[Python-Dev] Import hassle

Guido van Rossum guido@zope.com
Thu, 26 Jul 2001 11:25:51 -0400


> I've been writing quite a few mails lately, all concerning import
> problems. I thought I'd write a little longer mail to explain what I'm
> doing and what I find strange here.

Martin,

Why does this interest you?  This never happens in reality unless your
memory allocator is broken, and then you have worse problems than
"leaks".

Also, why are you posting to python-dev?

> Basically all (at least the 10-20 ones I've checked) the C modules in the
> distribution have one thing in common: if something in their initFoo()
> function fails, they return without freeing any memory. I.e. they return
> an incomplete module.
> 
> The only way I can think of that one of the standard modules could
> fail is when you're out of memory, and that's kinda hard to
> simulate, so I put in a faked failure, i.e. I raised an exception
> and returned prematurely (in one of my own C modules, not one in the
> distribution!).
> 
> The code looks like this:
>     PyErr_SetString(PyExc_ImportError, "foo");
>     return;
>     /* do other things here, this "fails" */
> 
> >>> import Foo
> Traceback (most recent call last):
>   File "<stdin>", line 1, in ?
> ImportError: foo
> >>> import Foo
> >>> dir()
> ['Foo', '__builtins__', '__doc__', '__name__']
> 
> Huh?! How did this happen? What is Foo doing there?

In general, when import fails after a certain point, the module has
already been created in sys.modules.  There is a reason for this,
having to do with recursive imports.

> Even more interesting, say that I create a submodule and throw in a
> bunch of PyCFunctions in it (I stole the code from InitModule since
> I don't know how to fake submodules in a C module in another way, is
> there a way?). I create the module, fail on inserting it into the
> dictionary and DECREF it.  Now, that ought to free the darn
> submodule, doesn't it? Anyway, I wrote a simple "mean" script to
> test this:
> 
> try: import Foo
> except: import Foo
> while 1:
>   try: reload(Foo)
>   except: pass
> 
> And this leaks memory like I-don't-know-what!
> What memory doesn't get freed?

Memory leaks are hard to find.  I prefer to focus on memory leaks that
occur in real situations, rather than theoretical leaks.

> Now to my questions: What exactly SHOULD I do when loading my module fails
> halfway through? Common sense says I should free the memory I've used and
> the module object ought to be unusable.

You should free the memory if you care.  "Disabling" the module is
unnecessary -- in practice, the program usually quits when an import
fails anyway.

Records from a collection »
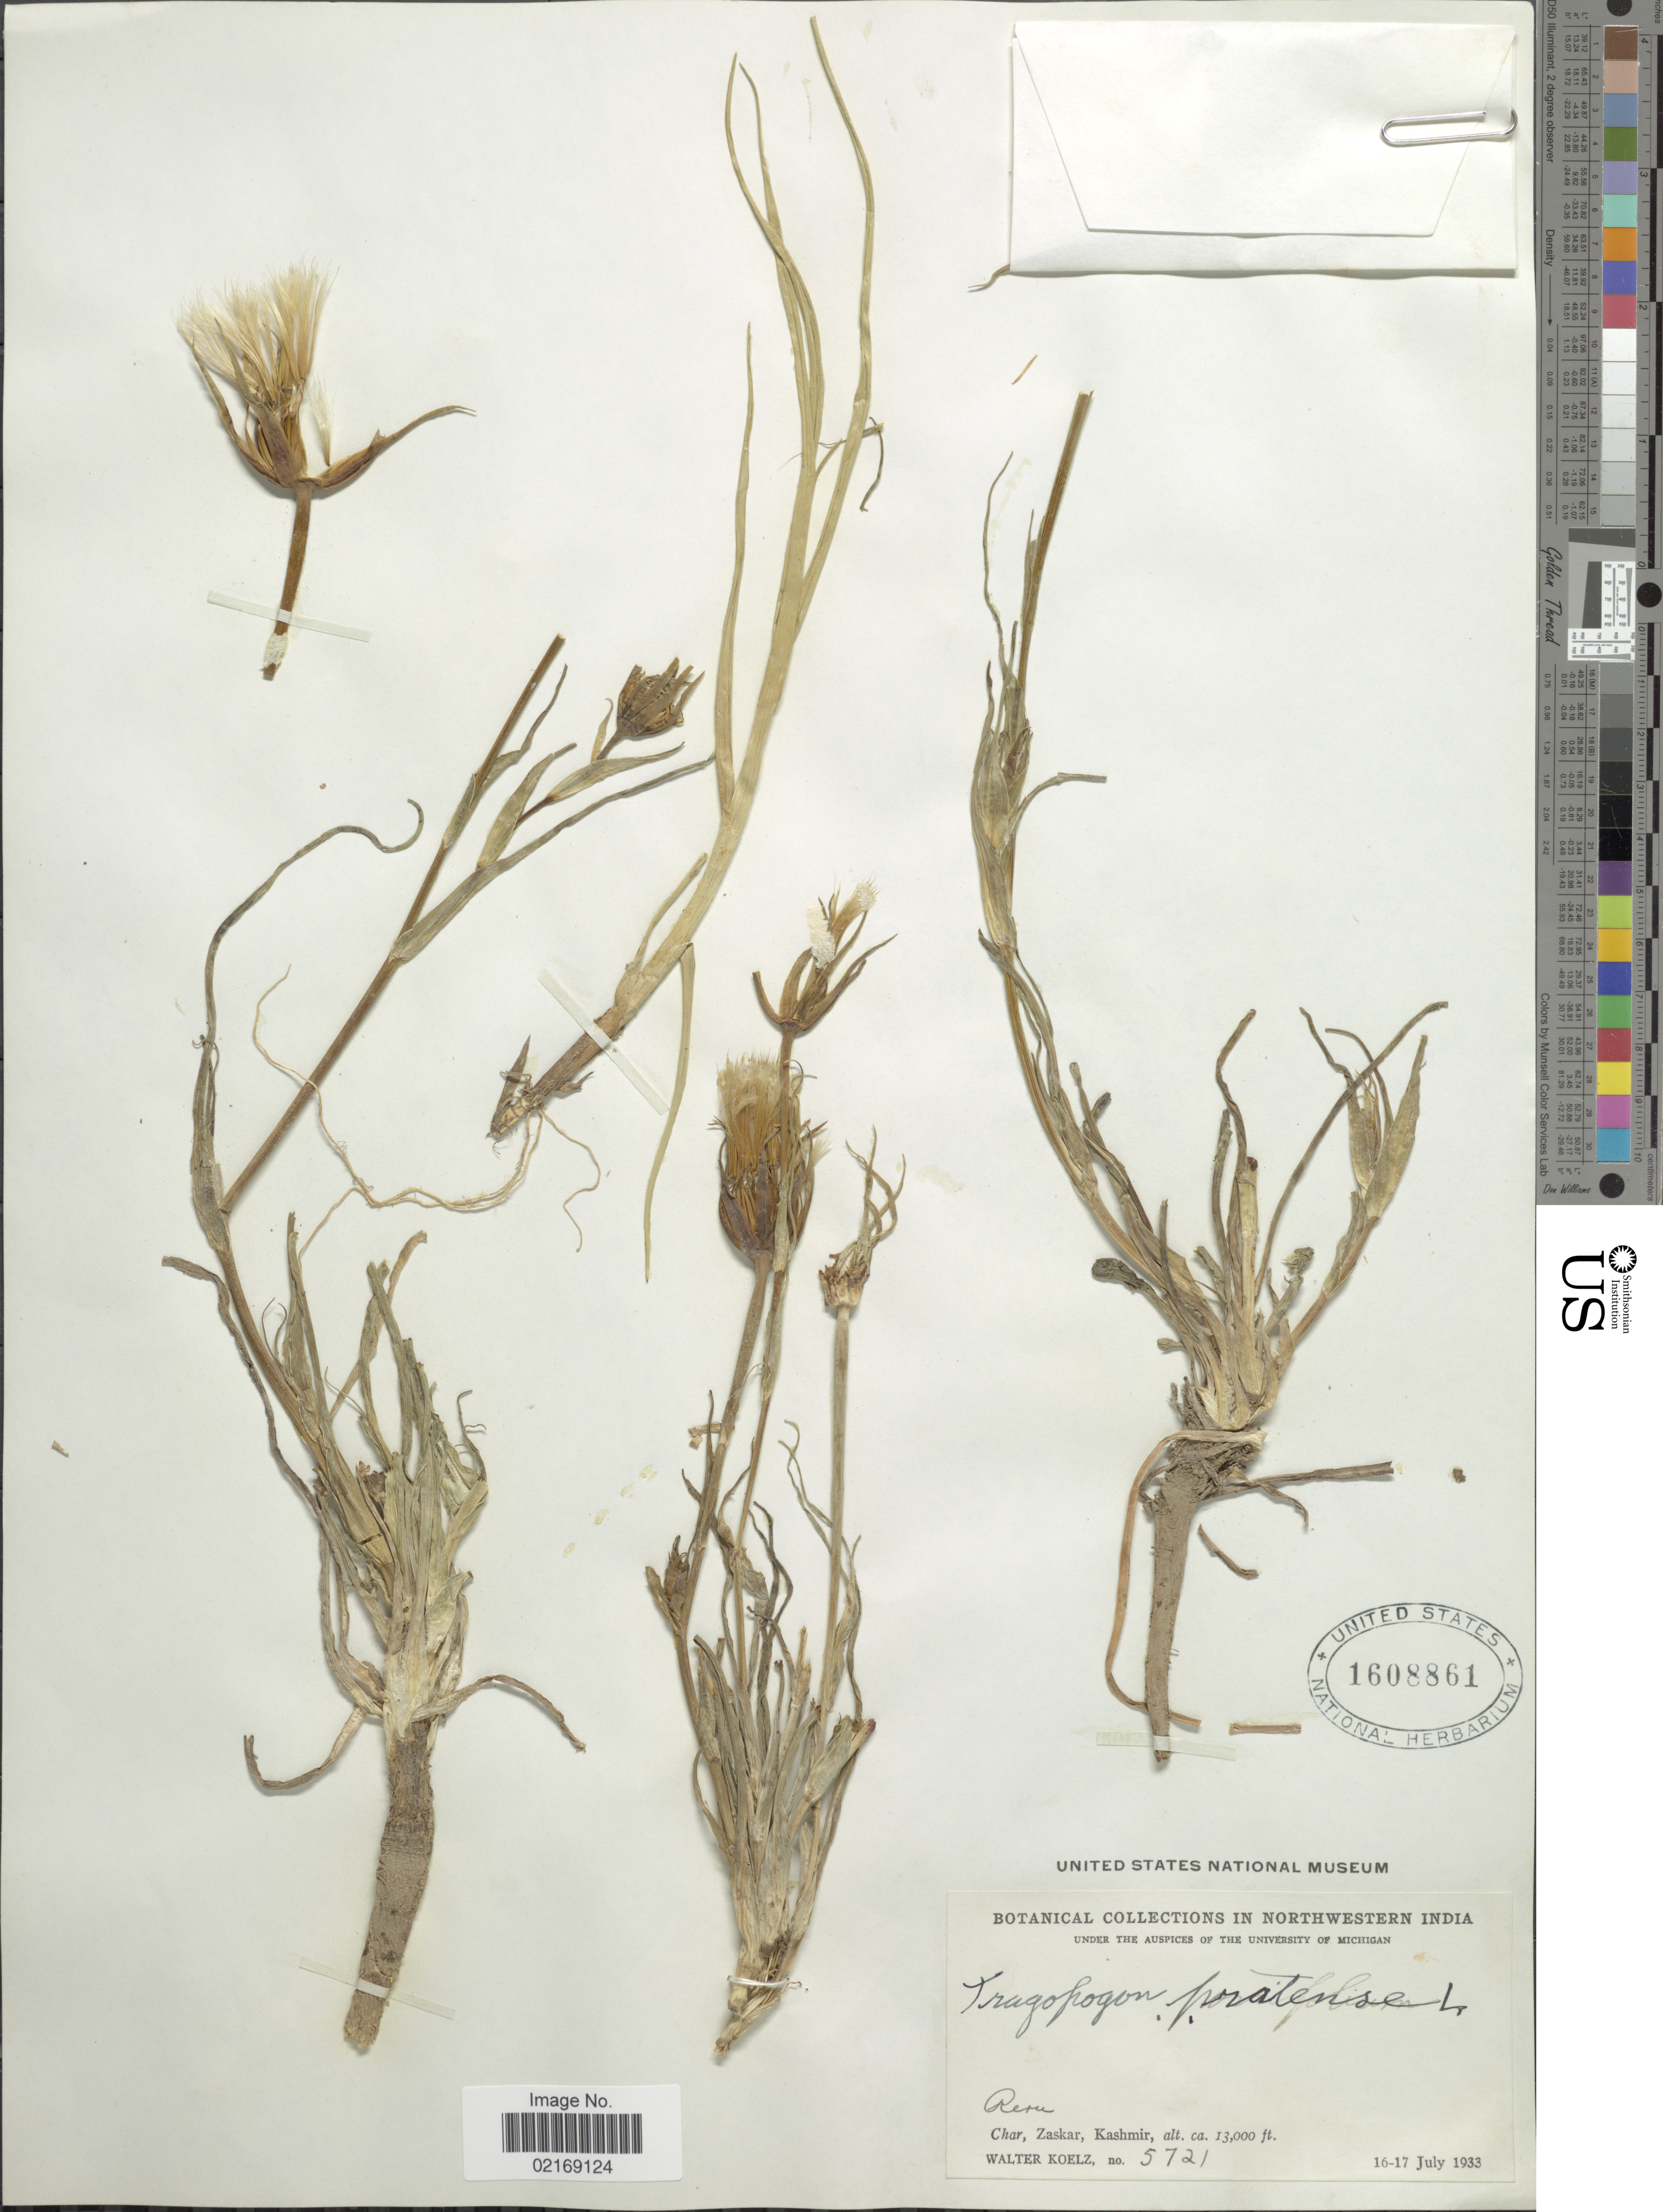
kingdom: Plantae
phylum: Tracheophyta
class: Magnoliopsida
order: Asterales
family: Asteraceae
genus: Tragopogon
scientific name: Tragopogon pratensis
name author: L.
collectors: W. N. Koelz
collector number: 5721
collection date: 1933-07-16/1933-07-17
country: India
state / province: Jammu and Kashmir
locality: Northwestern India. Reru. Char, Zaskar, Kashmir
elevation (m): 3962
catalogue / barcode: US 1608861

Set of tasks »
a) From the Python-Dev message, extract the passage that starts at "Also, why are" and ends after "in their initFoo()".
b) In the Python-Dev message, where has the module already been created when an import fails after a certain point?
c) Continue the Python-Dev message, picking up right after its final sentence.

Answers by task »
a)
Also, why are you posting to python-dev?

> Basically all (at least the 10-20 ones I've checked) the C modules in the
> distribution have one thing in common: if something in their initFoo()

b) In sys.modules.

c)
> Why-oh-why can I import Foo, catch the exception, import it again and it
> shows up in the dictionary? What's the purpose of this?
> 
> How do I work with submodules in a C module?
> 
> I find the import semantics really weird here, something is not quite
> right...

Consider two modules, A and B, where A imports B and B imports A.
This is perfectly legal, and works fine as long as B's module
initialization doesn't use names defined in A.

In order to make this work, sys.module['A'] is initialized to an empty
module and filled with names during A's initialization; ditto for
sys.modules['B'].

Now suppose A triggers an exception after it has successfully loaded
and imported B.  B already has a reference to A.  A is not completely
initialized, but it's not empty either.  Should we delete B's
reference to A?  No -- that's interference with B's namespace, and we
don't know whether B might have stored references to A elsewhere, so
we don't know if this would be effective.  Should we delete
sys.modules['A']?  I don't think so.  If we delete sys.modules['A'],
and later someone attempts to import A again, the following will
happen: when A imports B, it finds sys.modules['B'], so it doesn't
reload B; it will use the existing B.  But now B has a reference to
the *old* A, not the new one.

There are now two possibilities: either the second import of A somehow
succeeds (this could only happen if somehow the problem that caused it
to trigger an exception was repaired before the second attempted
import), or the second import of A fails again.  If it succeeds, the
situation is still broken, because B references the old, incomplete
A.  If it fails, we my end up in an infinite loop, attempting to
reimport A, failing, and catching the exception forever.  Neither is
good.

--Guido van Rossum (home page: http://www.python.org/~guido/)